Okay, not everyone is happy all the time, and parents get stressed. This is understandable, and there’s no need to invent a perpetually-cheerful persona; it’s not realistic or healthy. However, if your children receive the constant message that they are the source of your stress, they may begin to take on that identity. They will see themselves as an annoyance, interruption or after-though – and this may undermine their self-confidence.

Watch What You Say

B careful about complaining about your children in their hearing. Yes, parenting is hard, and our wonderful bundles of joy can try our patience at times. But if you need to vent to your friends about the things your child does that drive you crazy, do it at a time when your child is not present.

Don’t Withhold Yourself

If your child fails at something – and he or she will at some point – it’s important not to withdraw or withhold love and attention. This sends the message that your child’s achievements are more important that the child him/herself. Instead, make sure your child knows you love him or her no matter what failures happen.

Of course, this does not mean you as a parent need to accept constant failure or not encourage your child to do better. The important thing is for your child not to think your love is conditional. Privileges can be conditional; parental love shouldn’t be.

Related Article:

  • These are great tips to use in raising kids! I know that I lack in self confidence a lot but definitely want to have my kids not be the same way. It can hold you back if the lack of confidence is bad enough. Not a good thing!

  • Amy E

    I can totally relate to this as my child struggles sometimes. I find that taking a few mins at the end of each day before bed and chatting together has really helped. We talk about our struggles and dreams and it has helped him become a little more confident.

  • Louise Smith

    These are really great tips. My other half is the worst for complaining about the kids in front of them. I’m forever telling them to ignore him as he doesn’t know what he’s talking about!

    Louise x

  • Lois Alter Mark

    These are great tips. There is nothing more important than giving your child confidence, and a big part of that just comes from listening to them and making them feel they’re worth listening to.

  • Reesa Lewandowski

    I feel like that world is just made to knock us down. I wish I could shield my children from all of the things that will break them down.

  • Keikilani Jackson

    I agree that the first step it turning off the media. It’s easy to be confident behind a computer screen. But face to face is another lesson.

  • Totally thinking turning off the media is the very first place to start.
    So hard to listen to your child when you have a phone in your face!

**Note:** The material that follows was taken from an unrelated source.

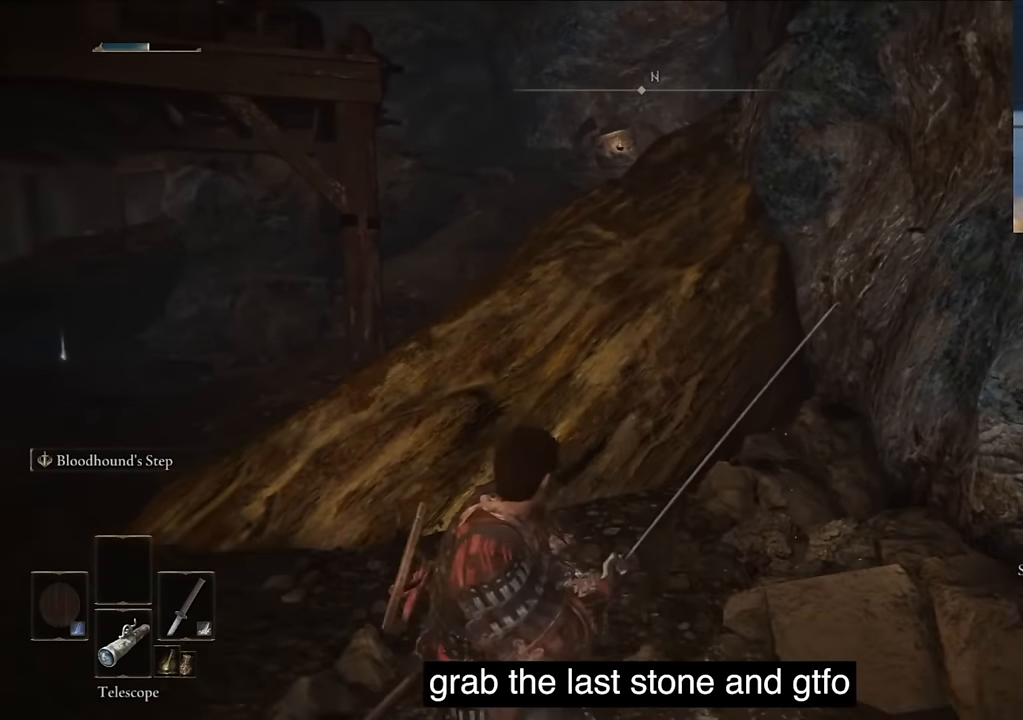
{"buttons": [], "left_stick": "center", "right_stick": "center", "events": [[16, "CIRCLE", "down"], [166, "CIRCLE", "up"]]}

  • Such an important part of parenting. My mom kept some standard test results from me one year because I tested lowest in writing and that was the thing I loved the most. I think that was one of the best things she did for me as a kid. – Katy

  • Alicia Vanatta

    This is a spot on post. Very wise words to advise others on. Thanks for posting about it.

  • Ashley @irishred02

    Watching what you say is a big one. I’ve seen the affects of not watching your words on kids.

  • Great post. The thing on here I probably need to get better at is watching what I say when my daughter is around. It’s easy sometimes to forget that they are always listening

  • Alecia @CSNY

    I have very little self confidence and I can already see that reflected in my 3 year old. it’s hard to help your children through something you struggle with yourself. Thank you for the tips.

  • Paula Atwell

    Great post. I think that there are lots of things that bombard our children, especially girls, in today’s society, not to mention any additional prejudice against anyone who is slightly different whether it be race, religion, gender issues, or even creativity. The confidence to stand out in a crowd and dare to be yourself is only a skill that most people develop later in life. Embuing this quality in a child or young adult is a difficult yet worthy goal for any parent or guardian.

  • Saving Common Cents

    Raising my 3 daughters to be self-confident, proud, and feeling worthy and capable is really important to me. These are all good reminders on how to encourage these important characteristics while they are growing.